Technically, the site could do with better navigation. It is difficult to navigate through the content when the only options are chronological or using tags. The titles of each of the posts rarely offer any indication of their content. The blog carries a broken link to a “Database,” which is perhaps the same “Database” mentioned on the website of the Delek Foundation, a set of resourceful links to documents and articles on the primary concerns of the blog.
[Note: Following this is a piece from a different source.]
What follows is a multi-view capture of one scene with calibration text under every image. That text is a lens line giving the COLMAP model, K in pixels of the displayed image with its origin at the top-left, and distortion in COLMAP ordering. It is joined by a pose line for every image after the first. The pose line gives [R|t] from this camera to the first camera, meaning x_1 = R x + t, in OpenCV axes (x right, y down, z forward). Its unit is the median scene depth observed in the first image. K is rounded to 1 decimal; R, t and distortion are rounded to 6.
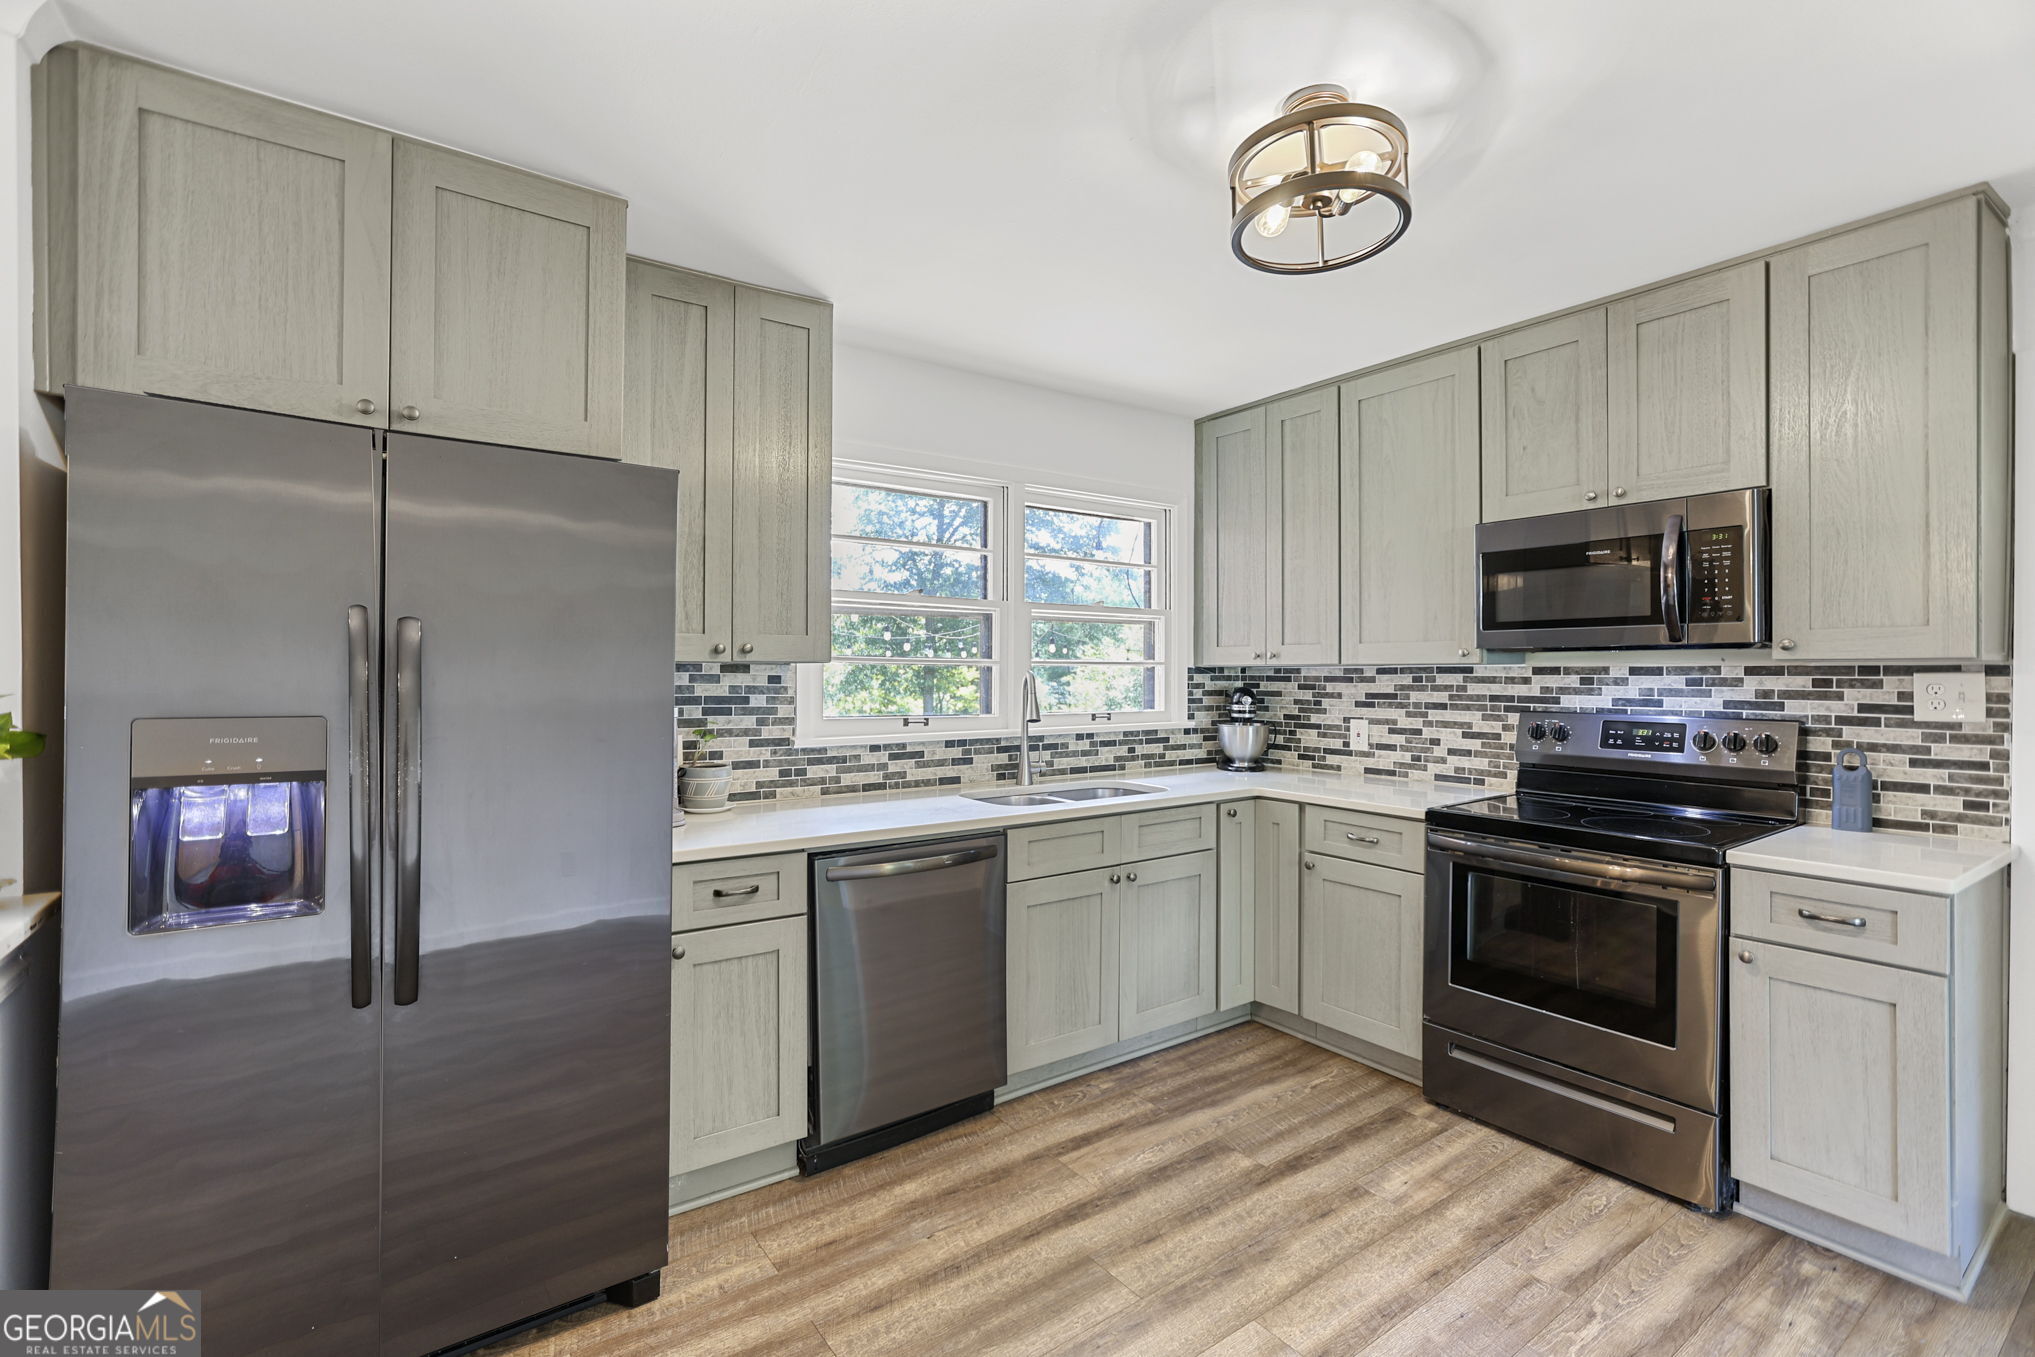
lens RADIAL K [[920.2, 0, 1009.7], [0, 920.2, 672.2], [0, 0, 1]] dist [-0.010949, 0.001701]
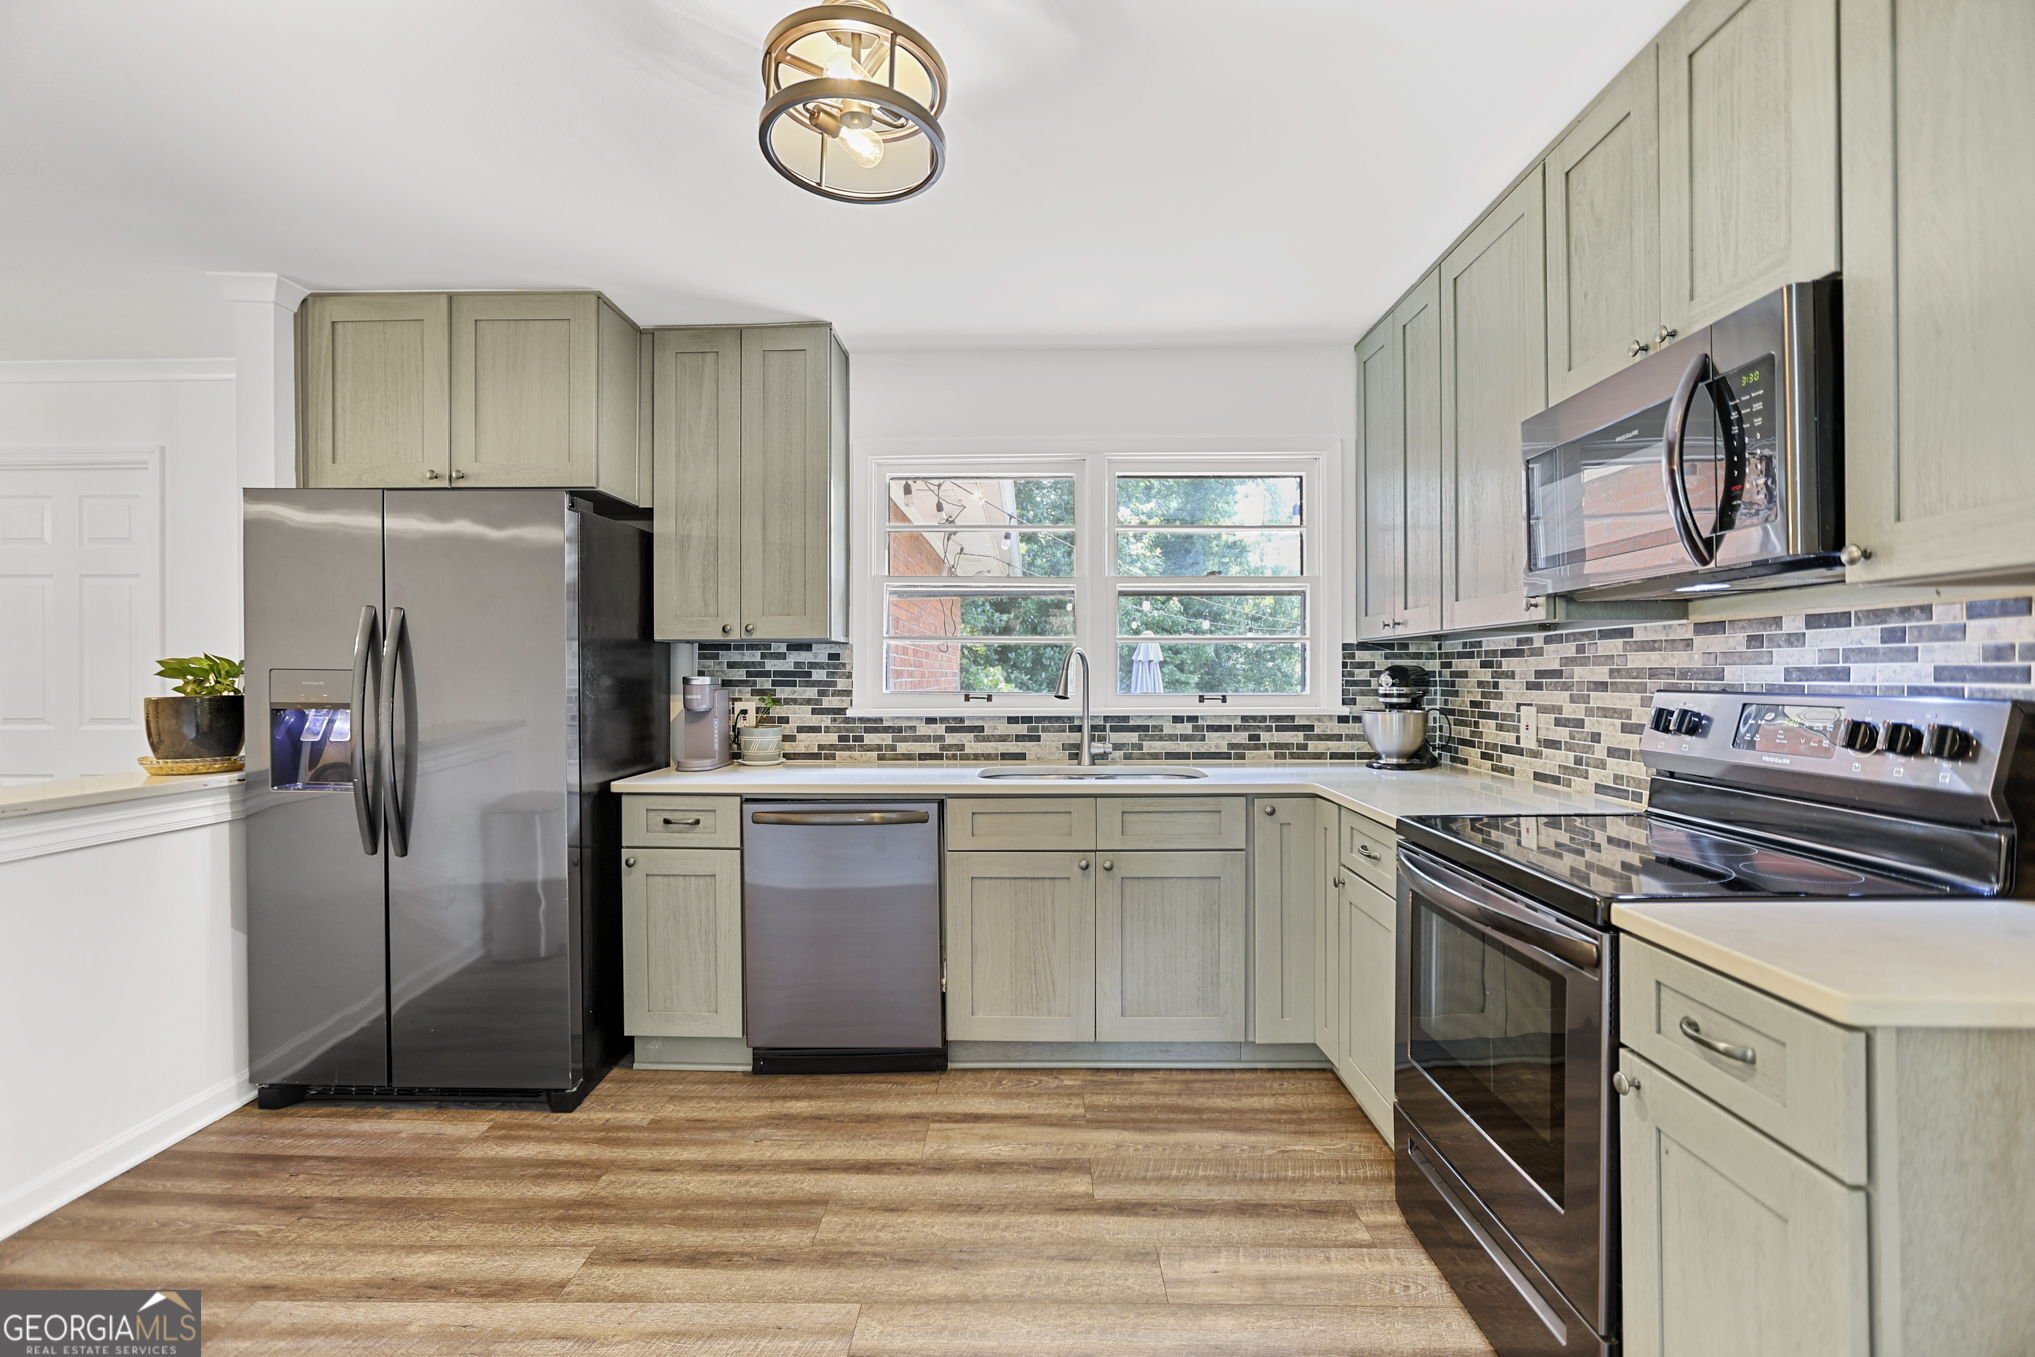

The blog presents a deep set of insights into experiences that are relatable and would further benefit from tracing the diversity of pedagogic practices in various parts of India and across time. Currently, most of the blog posts deal with educational conditions in Delhi or the general curriculum climate in the country. However, education in India is primarily the responsibility of state governments, and there are multiple policies in place across the country. Additionally, there are multiple non-governmental actors who are involved in experimental pedagogy in various parts of India. An effort to record the insights from alternative pedagogical practices would shed light on approaches to educational reform, which would be a useful addition to the successful use of personal narrative to highlight the shortcomings of educational systems.